Aiden felt a searing burn in his chest. The mark on his body pulsed, its golden glow intensifying.
It was awakening.
The figure loomed over him.
“The choice remains. Will you reclaim your past… or will you remain bound to the illusion of who you are now?”
Aiden’s mind raced. If this was true… if he was truly meant to be something more… then what did that mean for everything he had fought for?
His team. His friends. His mission against the Abyss.
Were they all just remnants of a life that was never meant to be?
His fists tightened.
No.
“I don’t care who I was,” Aiden said, his voice resolute. “I decide who I am now.”
The figure was silent for a long moment. Then, a low chuckle echoed through the void.
“Then prove it.”
The darkness collapsed inward.
Aiden barely had time to brace himself before reality snapped back into place.

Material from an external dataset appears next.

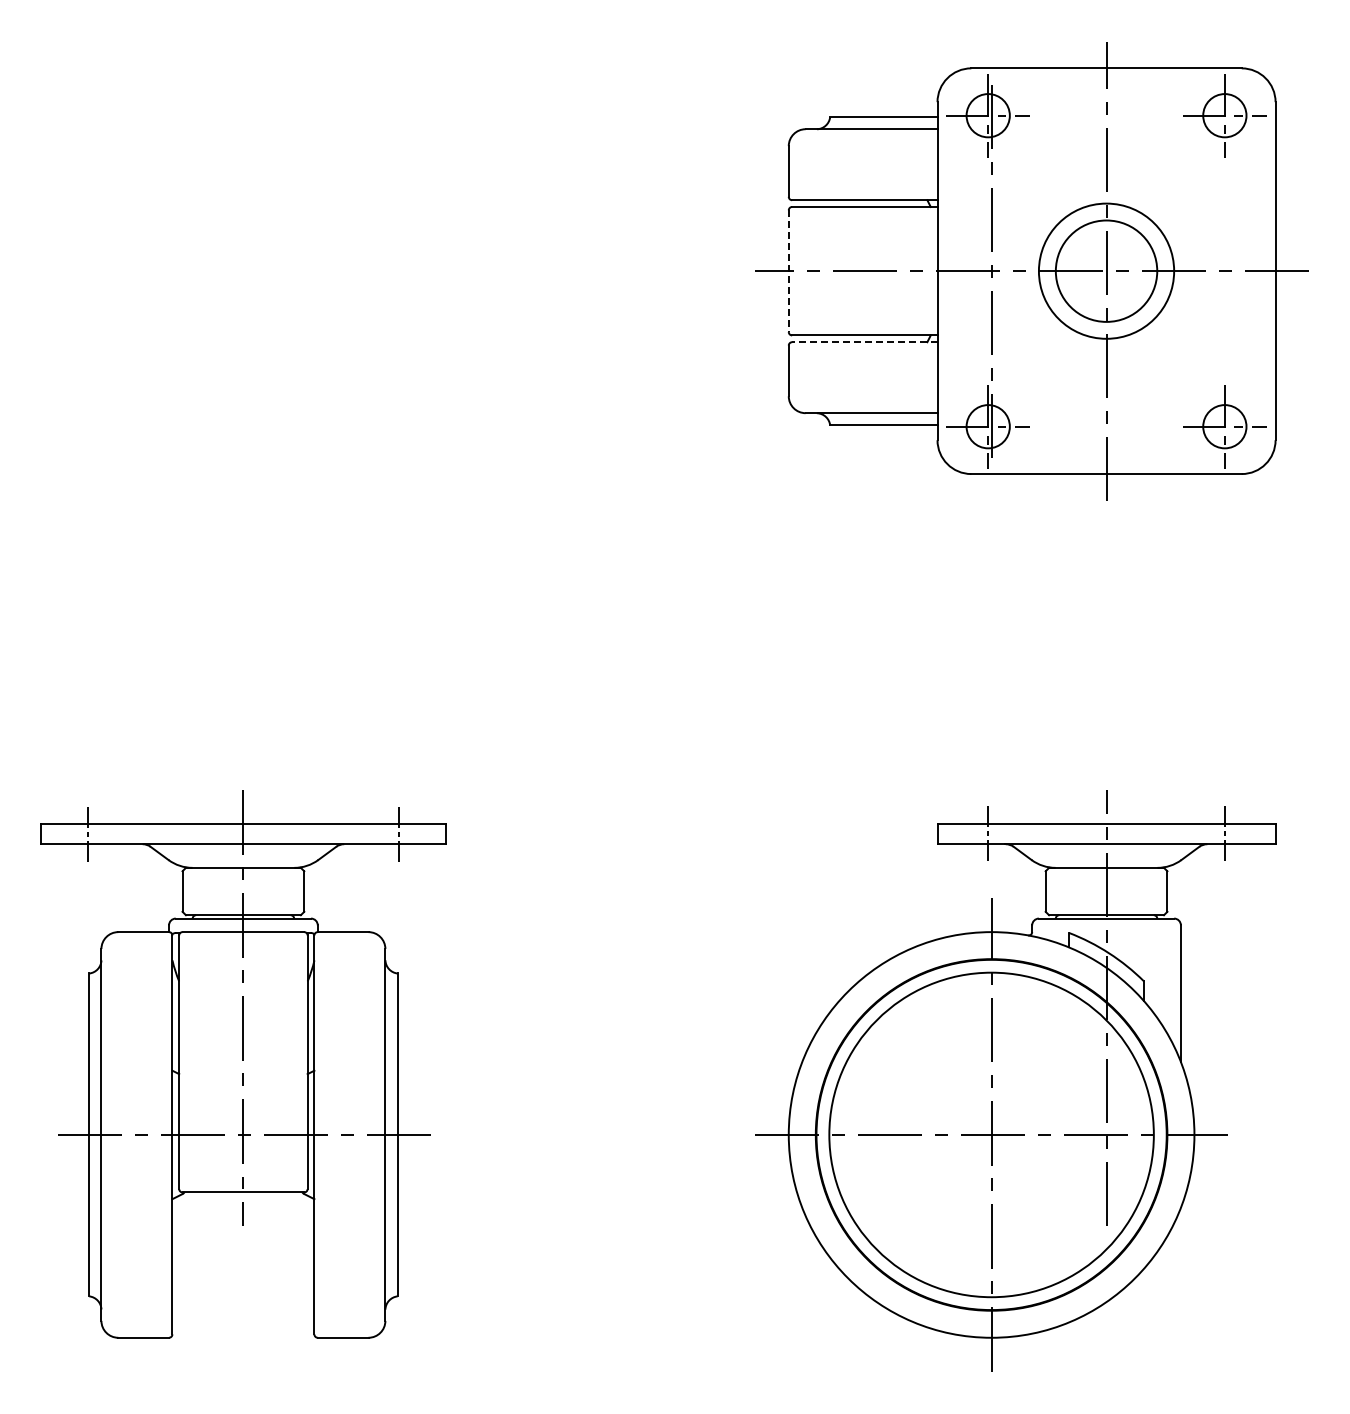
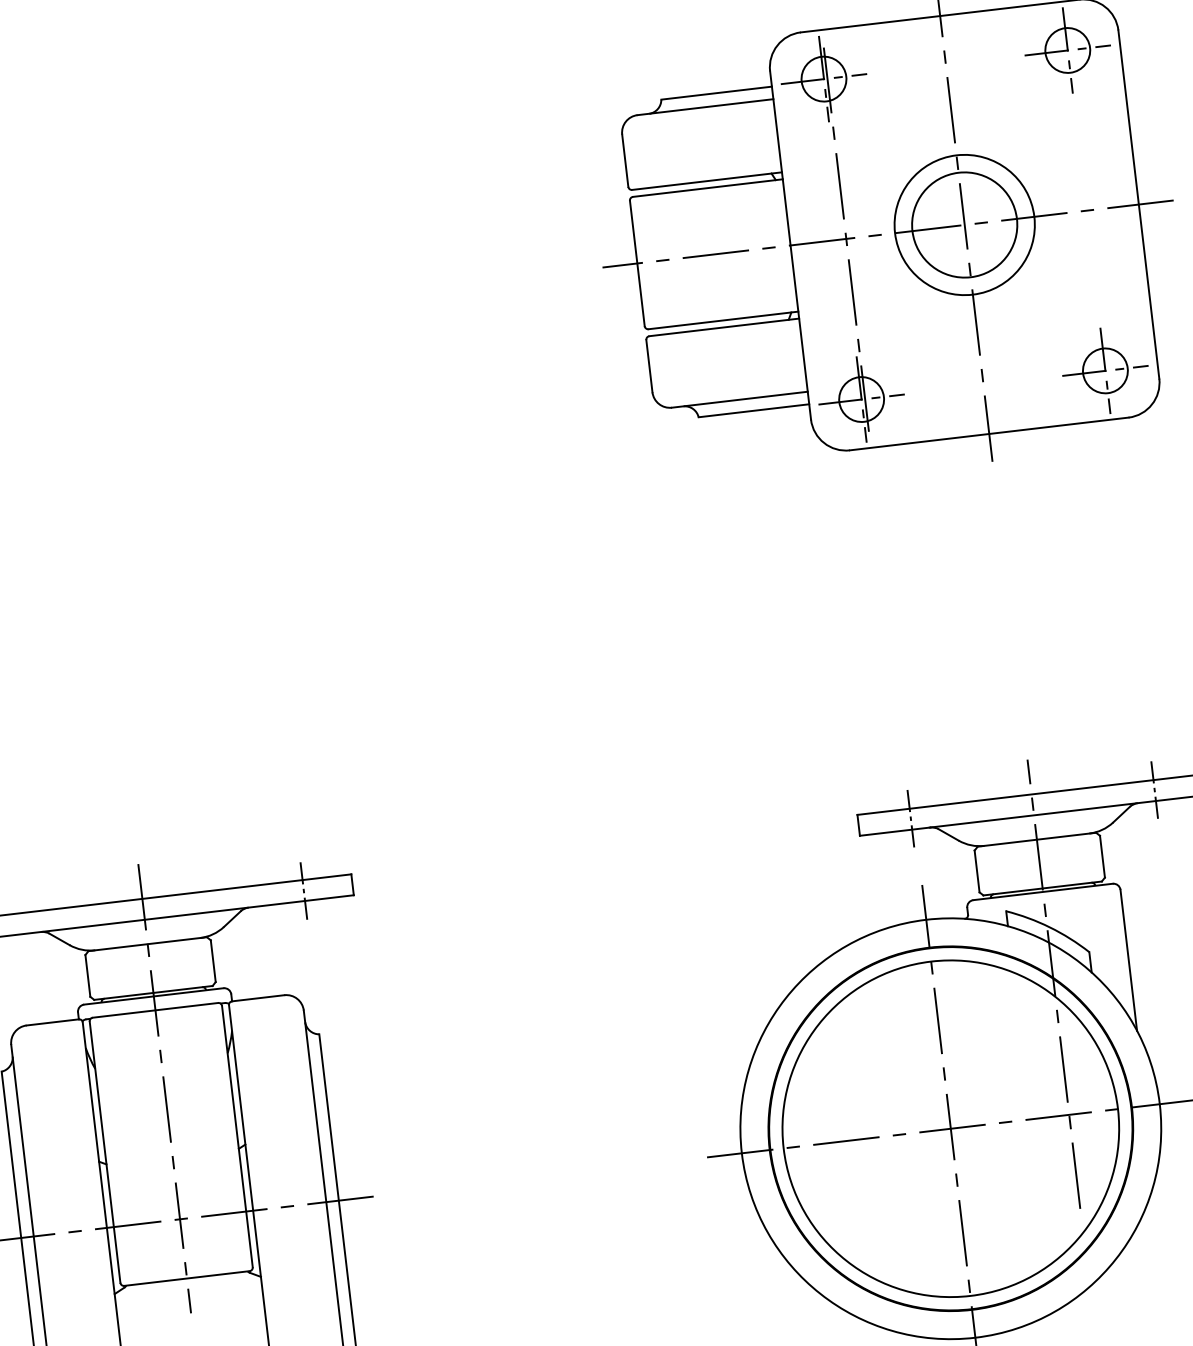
line: (788, 271) -> (637, 263), dashed -> solid
line: (864, 342) -> (723, 327), dashed -> solid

Vael’Theris Ruins – Present
Aiden gasped as he fell back, breaking contact with the monolith. His team surrounded him, their voices urgent.
“Aiden! Are you alright?!” Myne’s voice was laced with worry.
Rick’s eyes darted to the monolith, then back to Aiden. “What the hell just happened? You were standing there, glowing like a damn beacon!”
Aiden steadied his breathing, his mind still spinning.
He could feel it—something inside him had changed. The mark was no longer dormant. It pulsed with power, as if responding to an unseen force.
But more than that…
He knew that the war he was fighting now was only the beginning.